> [THE TASK] Please format every text line in all the material below as a JSON list of strings, one string per line, with blank lines left out. Leave the pictures out of the answer.

> [INPUT]
------------------------------------------------------------------------

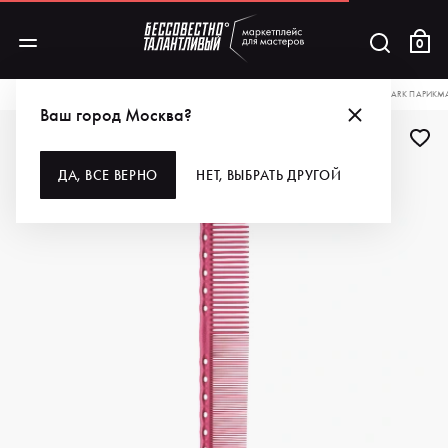
0
КАТАЛОГ
ДЛЯ ВОЛОС
ИНСТРУМЕНТЫ
РАСЧЕСКИ, ЩЕТКИ, БРАШИ
Y.S.PARK ПАРИКМ
Ваш город Москва?
ДА, ВСЕ ВЕРНО
НЕТ, ВЫБРАТЬ ДРУГОЙ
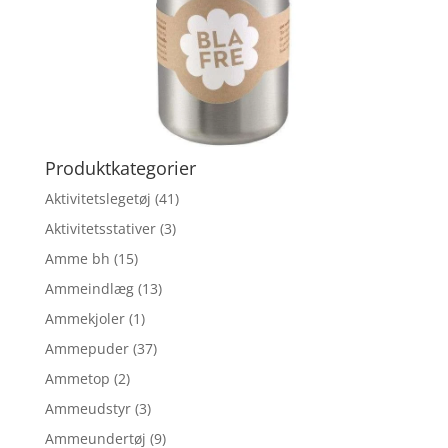
Produktkategorier
Aktivitetslegetøj
(41)
Aktivitetsstativer
(3)
Amme bh
(15)
Ammeindlæg
(13)
Ammekjoler
(1)
Ammepuder
(37)
Ammetop
(2)
Ammeudstyr
(3)
Ammeundertøj
(9)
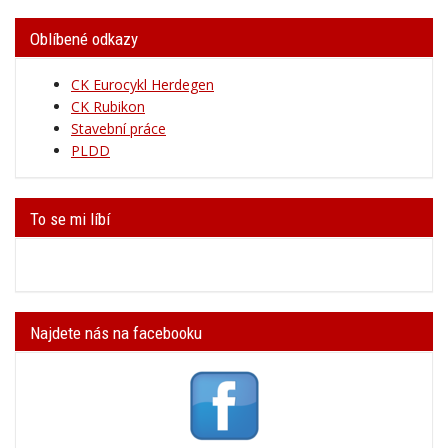
Oblíbené odkazy
CK Eurocykl Herdegen
CK Rubikon
Stavební práce
PLDD
To se mi líbí
Najdete nás na facebooku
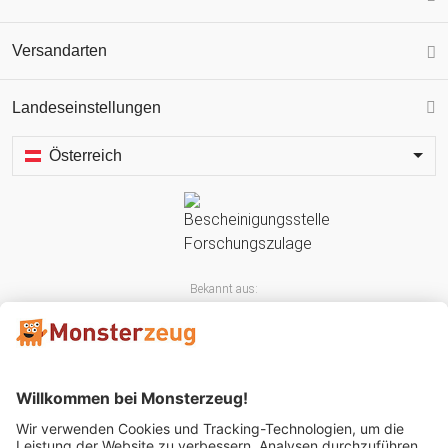
Versandarten
Landeseinstellungen
Österreich
Bekannt aus:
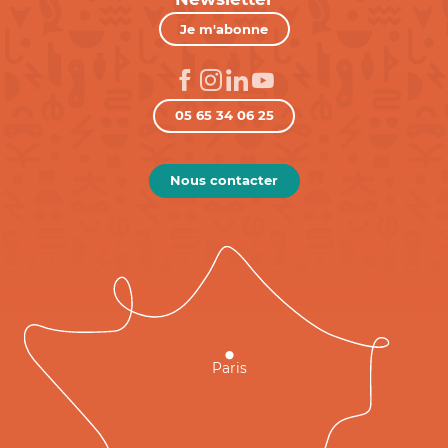
Je m'abonne
05 65 34 06 25
Nous contacter
Paris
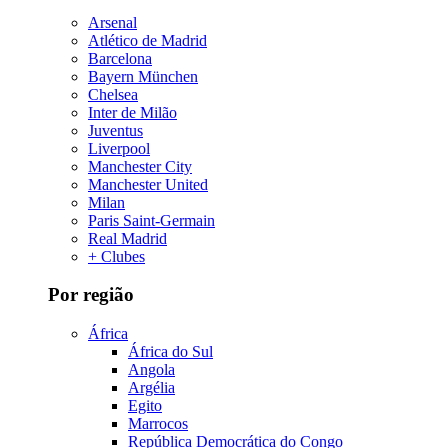
Arsenal
Atlético de Madrid
Barcelona
Bayern München
Chelsea
Inter de Milão
Juventus
Liverpool
Manchester City
Manchester United
Milan
Paris Saint-Germain
Real Madrid
+ Clubes
Por região
África
África do Sul
Angola
Argélia
Egito
Marrocos
República Democrática do Congo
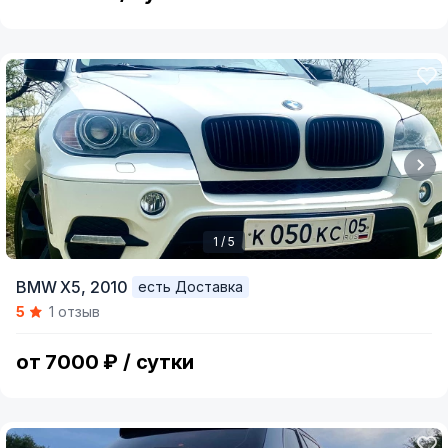
1 / 5
Item
BMW X5,
2010
есть Доставка
1
5
1 отзыв
of
5
от 7000 ₽ / сутки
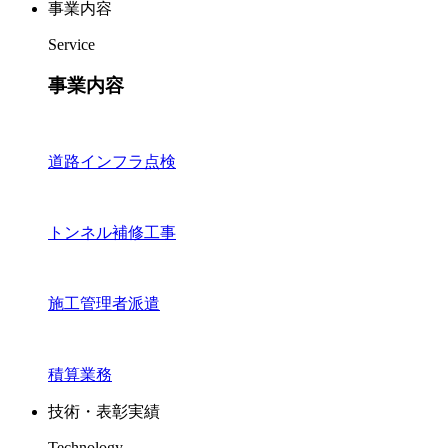
事業内容
Service
事業内容
道路インフラ点検
トンネル補修工事
施工管理者派遣
積算業務
技術・表彰実績
Technology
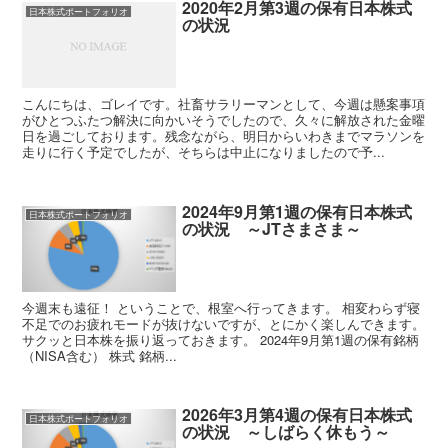
2020年2月第3週の保有日本株式
日本株式ポートフォリオ
の状況
こんにちは、ゴレイです。社畜サラリーマンとして、今週は懸案事項
がひとつふたつ解決に向かいそうでしたので、久々に解放された金曜
日を過ごしております。残念ながら、明日からいわきまでマラソンを
走りに行く予定でしたが、そちらは中止になりましたので予...
2024年9月第1週の保有日本株式
日本株式ポートフォリオ
の状況 ～JTさまさま～
今週末も遠征！ ということで、根室へ行ってきます。 相変わらず寝
不足でのお疲れモードが抜けないですが、とにかく楽しんできます。
サクッと日本株を振り返っておきます。 2024年9月第1週の保有銘柄
（NISA含む） 株式 銘柄...
2026年3月第4週の保有日本株式
日本株式ポートフォリオ
の状況 ～しばらく休もう～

------------------------------------------------------------------------

> [SOLVED PROBLEM]
[
  "0",
  "КАТАЛОГ",
  "ДЛЯ ВОЛОС",
  "ИНСТРУМЕНТЫ",
  "РАСЧЕСКИ, ЩЕТКИ, БРАШИ",
  "Y.S.PARK ПАРИКМ",
  "Ваш город Москва?",
  "ДА, ВСЕ ВЕРНО",
  "НЕТ, ВЫБРАТЬ ДРУГОЙ",
  "Produktkategorier",
  "Aktivitetslegetøj",
  "(41)",
  "Aktivitetsstativer",
  "(3)",
  "Amme bh",
  "(15)",
  "Ammeindlæg",
  "(13)",
  "Ammekjoler",
  "(1)",
  "Ammepuder",
  "(37)",
  "Ammetop",
  "(2)",
  "Ammeudstyr",
  "(3)",
  "Ammeundertøj",
  "(9)",
  "Oblíbené odkazy",
  "CK Eurocykl Herdegen",
  "CK Rubikon",
  "Stavební práce",
  "PLDD",
  "To se mi líbí",
  "Najdete nás na facebooku",
  "Versandarten",
  "Landeseinstellungen",
  "Österreich",
  "Bekannt aus:",
  "Je m'abonne",
  "05 65 34 06 25",
  "Nous contacter",
  "Paris",
  "Arsenal",
  "Atlético de Madrid",
  "Barcelona",
  "Bayern München",
  "Chelsea",
  "Inter de Milão",
  "Juventus",
  "Liverpool",
  "Manchester City",
  "Manchester United",
  "Milan",
  "Paris Saint-Germain",
  "Real Madrid",
  "+ Clubes",
  "Por região",
  "África",
  "África do Sul",
  "Angola",
  "Argélia",
  "Egito",
  "Marrocos",
  "República Democrática do Congo",
  "1 / 5",
  "Item",
  "BMW X5,",
  "2010",
  "есть Доставка",
  "1",
  "5",
  "1 отзыв",
  "of",
  "5",
  "от 7000 ₽ / сутки",
  "事業内容",
  "Service",
  "事業内容",
  "道路インフラ点検",
  "トンネル補修工事",
  "施工管理者派遣",
  "積算業務",
  "技術・表彰実績",
  "Technology",
  "2020年2月第3週の保有日本株式",
  "日本株式ポートフォリオ",
  "の状況",
  "こんにちは、ゴレイです。社畜サラリーマンとして、今週は懸案事項",
  "がひとつふたつ解決に向かいそうでしたので、久々に解放された金曜",
  "日を過ごしております。残念ながら、明日からいわきまでマラソンを",
  "走りに行く予定でしたが、そちらは中止になりましたので予...",
  "2024年9月第1週の保有日本株式",
  "日本株式ポートフォリオ",
  "の状況 ～JTさまさま～",
  "今週末も遠征！ ということで、根室へ行ってきます。 相変わらず寝",
  "不足でのお疲れモードが抜けないですが、とにかく楽しんできます。",
  "サクッと日本株を振り返っておきます。 2024年9月第1週の保有銘柄",
  "（NISA含む） 株式 銘柄...",
  "2026年3月第4週の保有日本株式",
  "日本株式ポートフォリオ",
  "の状況 ～しばらく休もう～"
]